*What the exercise asks:* From the first record to the last, write each one out again exactly.

####

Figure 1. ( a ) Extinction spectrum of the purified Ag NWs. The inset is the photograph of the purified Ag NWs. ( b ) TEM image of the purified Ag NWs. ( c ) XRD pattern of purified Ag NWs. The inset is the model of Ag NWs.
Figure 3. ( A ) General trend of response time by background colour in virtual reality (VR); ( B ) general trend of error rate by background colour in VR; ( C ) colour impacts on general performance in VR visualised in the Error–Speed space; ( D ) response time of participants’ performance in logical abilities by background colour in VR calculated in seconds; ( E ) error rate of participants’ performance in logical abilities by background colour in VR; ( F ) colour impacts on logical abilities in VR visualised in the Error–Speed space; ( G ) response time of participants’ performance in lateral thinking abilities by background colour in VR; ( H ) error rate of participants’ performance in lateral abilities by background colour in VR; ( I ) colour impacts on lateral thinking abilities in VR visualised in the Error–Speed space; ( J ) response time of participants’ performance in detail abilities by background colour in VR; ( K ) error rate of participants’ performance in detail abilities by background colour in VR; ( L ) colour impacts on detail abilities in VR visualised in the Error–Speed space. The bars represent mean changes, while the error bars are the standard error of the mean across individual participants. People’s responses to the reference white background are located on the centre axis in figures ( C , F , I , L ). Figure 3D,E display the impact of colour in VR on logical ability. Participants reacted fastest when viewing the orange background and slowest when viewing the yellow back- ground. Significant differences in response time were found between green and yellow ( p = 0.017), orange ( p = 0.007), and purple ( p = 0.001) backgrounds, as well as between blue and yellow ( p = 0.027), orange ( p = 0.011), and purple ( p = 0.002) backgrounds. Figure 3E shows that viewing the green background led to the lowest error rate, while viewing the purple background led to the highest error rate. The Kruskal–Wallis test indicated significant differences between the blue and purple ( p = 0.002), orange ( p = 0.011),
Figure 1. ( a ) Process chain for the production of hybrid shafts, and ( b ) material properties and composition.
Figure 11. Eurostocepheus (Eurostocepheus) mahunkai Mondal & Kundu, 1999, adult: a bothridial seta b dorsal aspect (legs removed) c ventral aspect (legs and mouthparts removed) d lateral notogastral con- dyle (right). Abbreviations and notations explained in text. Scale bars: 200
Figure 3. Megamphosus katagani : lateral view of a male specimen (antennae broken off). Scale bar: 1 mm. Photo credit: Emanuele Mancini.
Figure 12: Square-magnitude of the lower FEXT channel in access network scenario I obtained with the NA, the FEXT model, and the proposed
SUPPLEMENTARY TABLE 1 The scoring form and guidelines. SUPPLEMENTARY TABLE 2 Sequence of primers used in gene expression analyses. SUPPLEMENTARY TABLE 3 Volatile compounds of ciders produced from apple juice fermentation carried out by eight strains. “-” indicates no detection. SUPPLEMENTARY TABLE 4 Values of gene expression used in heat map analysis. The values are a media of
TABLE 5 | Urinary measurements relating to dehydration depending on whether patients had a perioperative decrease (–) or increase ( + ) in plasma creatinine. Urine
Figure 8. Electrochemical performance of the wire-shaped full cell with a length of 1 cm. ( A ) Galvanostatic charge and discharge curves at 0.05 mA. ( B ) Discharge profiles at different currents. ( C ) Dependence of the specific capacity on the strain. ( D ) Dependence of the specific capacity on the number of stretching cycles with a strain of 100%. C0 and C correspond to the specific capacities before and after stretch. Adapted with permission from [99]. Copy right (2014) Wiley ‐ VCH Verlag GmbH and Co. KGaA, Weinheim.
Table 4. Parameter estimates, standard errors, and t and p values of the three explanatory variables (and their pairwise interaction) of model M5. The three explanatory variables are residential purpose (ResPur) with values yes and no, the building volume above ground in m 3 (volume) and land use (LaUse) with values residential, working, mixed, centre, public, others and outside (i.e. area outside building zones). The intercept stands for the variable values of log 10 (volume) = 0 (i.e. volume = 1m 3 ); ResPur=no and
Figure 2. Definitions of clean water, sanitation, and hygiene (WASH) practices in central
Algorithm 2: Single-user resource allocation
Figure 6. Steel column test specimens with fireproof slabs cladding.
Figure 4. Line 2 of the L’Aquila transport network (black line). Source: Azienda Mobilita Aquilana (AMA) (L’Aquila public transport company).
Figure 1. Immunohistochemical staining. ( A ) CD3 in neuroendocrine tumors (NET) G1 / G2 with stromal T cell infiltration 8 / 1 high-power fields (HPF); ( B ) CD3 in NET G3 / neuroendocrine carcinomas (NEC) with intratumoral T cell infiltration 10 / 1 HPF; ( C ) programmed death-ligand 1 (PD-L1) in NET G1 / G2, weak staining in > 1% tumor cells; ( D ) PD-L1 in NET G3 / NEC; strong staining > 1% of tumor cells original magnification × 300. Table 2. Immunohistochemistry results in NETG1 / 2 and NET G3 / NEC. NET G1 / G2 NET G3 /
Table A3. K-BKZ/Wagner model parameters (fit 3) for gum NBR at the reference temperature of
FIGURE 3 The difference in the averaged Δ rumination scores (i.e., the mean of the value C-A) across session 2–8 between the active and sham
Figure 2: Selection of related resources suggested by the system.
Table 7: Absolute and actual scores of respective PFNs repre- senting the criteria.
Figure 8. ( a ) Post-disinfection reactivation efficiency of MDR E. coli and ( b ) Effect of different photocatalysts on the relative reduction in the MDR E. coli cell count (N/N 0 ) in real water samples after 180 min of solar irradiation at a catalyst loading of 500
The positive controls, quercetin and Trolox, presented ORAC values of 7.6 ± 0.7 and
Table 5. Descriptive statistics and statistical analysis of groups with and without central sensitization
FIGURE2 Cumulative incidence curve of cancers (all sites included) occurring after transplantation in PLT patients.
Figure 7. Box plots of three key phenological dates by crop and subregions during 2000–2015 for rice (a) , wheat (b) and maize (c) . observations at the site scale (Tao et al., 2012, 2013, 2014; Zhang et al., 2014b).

####

*Result:*
Figure 1. ( a ) Extinction spectrum of the purified Ag NWs. The inset is the photograph of the purified Ag NWs. ( b ) TEM image of the purified Ag NWs. ( c ) XRD pattern of purified Ag NWs. The inset is the model of Ag NWs.
Figure 3. ( A ) General trend of response time by background colour in virtual reality (VR); ( B ) general trend of error rate by background colour in VR; ( C ) colour impacts on general performance in VR visualised in the Error–Speed space; ( D ) response time of participants’ performance in logical abilities by background colour in VR calculated in seconds; ( E ) error rate of participants’ performance in logical abilities by background colour in VR; ( F ) colour impacts on logical abilities in VR visualised in the Error–Speed space; ( G ) response time of participants’ performance in lateral thinking abilities by background colour in VR; ( H ) error rate of participants’ performance in lateral abilities by background colour in VR; ( I ) colour impacts on lateral thinking abilities in VR visualised in the Error–Speed space; ( J ) response time of participants’ performance in detail abilities by background colour in VR; ( K ) error rate of participants’ performance in detail abilities by background colour in VR; ( L ) colour impacts on detail abilities in VR visualised in the Error–Speed space. The bars represent mean changes, while the error bars are the standard error of the mean across individual participants. People’s responses to the reference white background are located on the centre axis in figures ( C , F , I , L ). Figure 3D,E display the impact of colour in VR on logical ability. Participants reacted fastest when viewing the orange background and slowest when viewing the yellow back- ground. Significant differences in response time were found between green and yellow ( p = 0.017), orange ( p = 0.007), and purple ( p = 0.001) backgrounds, as well as between blue and yellow ( p = 0.027), orange ( p = 0.011), and purple ( p = 0.002) backgrounds. Figure 3E shows that viewing the green background led to the lowest error rate, while viewing the purple background led to the highest error rate. The Kruskal–Wallis test indicated significant differences between the blue and purple ( p = 0.002), orange ( p = 0.011),
Figure 1. ( a ) Process chain for the production of hybrid shafts, and ( b ) material properties and composition.
Figure 11. Eurostocepheus (Eurostocepheus) mahunkai Mondal & Kundu, 1999, adult: a bothridial seta b dorsal aspect (legs removed) c ventral aspect (legs and mouthparts removed) d lateral notogastral con- dyle (right). Abbreviations and notations explained in text. Scale bars: 200
Figure 3. Megamphosus katagani : lateral view of a male specimen (antennae broken off). Scale bar: 1 mm. Photo credit: Emanuele Mancini.
Figure 12: Square-magnitude of the lower FEXT channel in access network scenario I obtained with the NA, the FEXT model, and the proposed
SUPPLEMENTARY TABLE 1 The scoring form and guidelines. SUPPLEMENTARY TABLE 2 Sequence of primers used in gene expression analyses. SUPPLEMENTARY TABLE 3 Volatile compounds of ciders produced from apple juice fermentation carried out by eight strains. “-” indicates no detection. SUPPLEMENTARY TABLE 4 Values of gene expression used in heat map analysis. The values are a media of
TABLE 5 | Urinary measurements relating to dehydration depending on whether patients had a perioperative decrease (–) or increase ( + ) in plasma creatinine. Urine
Figure 8. Electrochemical performance of the wire-shaped full cell with a length of 1 cm. ( A ) Galvanostatic charge and discharge curves at 0.05 mA. ( B ) Discharge profiles at different currents. ( C ) Dependence of the specific capacity on the strain. ( D ) Dependence of the specific capacity on the number of stretching cycles with a strain of 100%. C0 and C correspond to the specific capacities before and after stretch. Adapted with permission from [99]. Copy right (2014) Wiley ‐ VCH Verlag GmbH and Co. KGaA, Weinheim.
Table 4. Parameter estimates, standard errors, and t and p values of the three explanatory variables (and their pairwise interaction) of model M5. The three explanatory variables are residential purpose (ResPur) with values yes and no, the building volume above ground in m 3 (volume) and land use (LaUse) with values residential, working, mixed, centre, public, others and outside (i.e. area outside building zones). The intercept stands for the variable values of log 10 (volume) = 0 (i.e. volume = 1m 3 ); ResPur=no and
Figure 2. Definitions of clean water, sanitation, and hygiene (WASH) practices in central
Algorithm 2: Single-user resource allocation
Figure 6. Steel column test specimens with fireproof slabs cladding.
Figure 4. Line 2 of the L’Aquila transport network (black line). Source: Azienda Mobilita Aquilana (AMA) (L’Aquila public transport company).
Figure 1. Immunohistochemical staining. ( A ) CD3 in neuroendocrine tumors (NET) G1 / G2 with stromal T cell infiltration 8 / 1 high-power fields (HPF); ( B ) CD3 in NET G3 / neuroendocrine carcinomas (NEC) with intratumoral T cell infiltration 10 / 1 HPF; ( C ) programmed death-ligand 1 (PD-L1) in NET G1 / G2, weak staining in > 1% tumor cells; ( D ) PD-L1 in NET G3 / NEC; strong staining > 1% of tumor cells original magnification × 300. Table 2. Immunohistochemistry results in NETG1 / 2 and NET G3 / NEC. NET G1 / G2 NET G3 /
Table A3. K-BKZ/Wagner model parameters (fit 3) for gum NBR at the reference temperature of
FIGURE 3 The difference in the averaged Δ rumination scores (i.e., the mean of the value C-A) across session 2–8 between the active and sham
Figure 2: Selection of related resources suggested by the system.
Table 7: Absolute and actual scores of respective PFNs repre- senting the criteria.
Figure 8. ( a ) Post-disinfection reactivation efficiency of MDR E. coli and ( b ) Effect of different photocatalysts on the relative reduction in the MDR E. coli cell count (N/N 0 ) in real water samples after 180 min of solar irradiation at a catalyst loading of 500
The positive controls, quercetin and Trolox, presented ORAC values of 7.6 ± 0.7 and
Table 5. Descriptive statistics and statistical analysis of groups with and without central sensitization
FIGURE2 Cumulative incidence curve of cancers (all sites included) occurring after transplantation in PLT patients.
Figure 7. Box plots of three key phenological dates by crop and subregions during 2000–2015 for rice (a) , wheat (b) and maize (c) . observations at the site scale (Tao et al., 2012, 2013, 2014; Zhang et al., 2014b).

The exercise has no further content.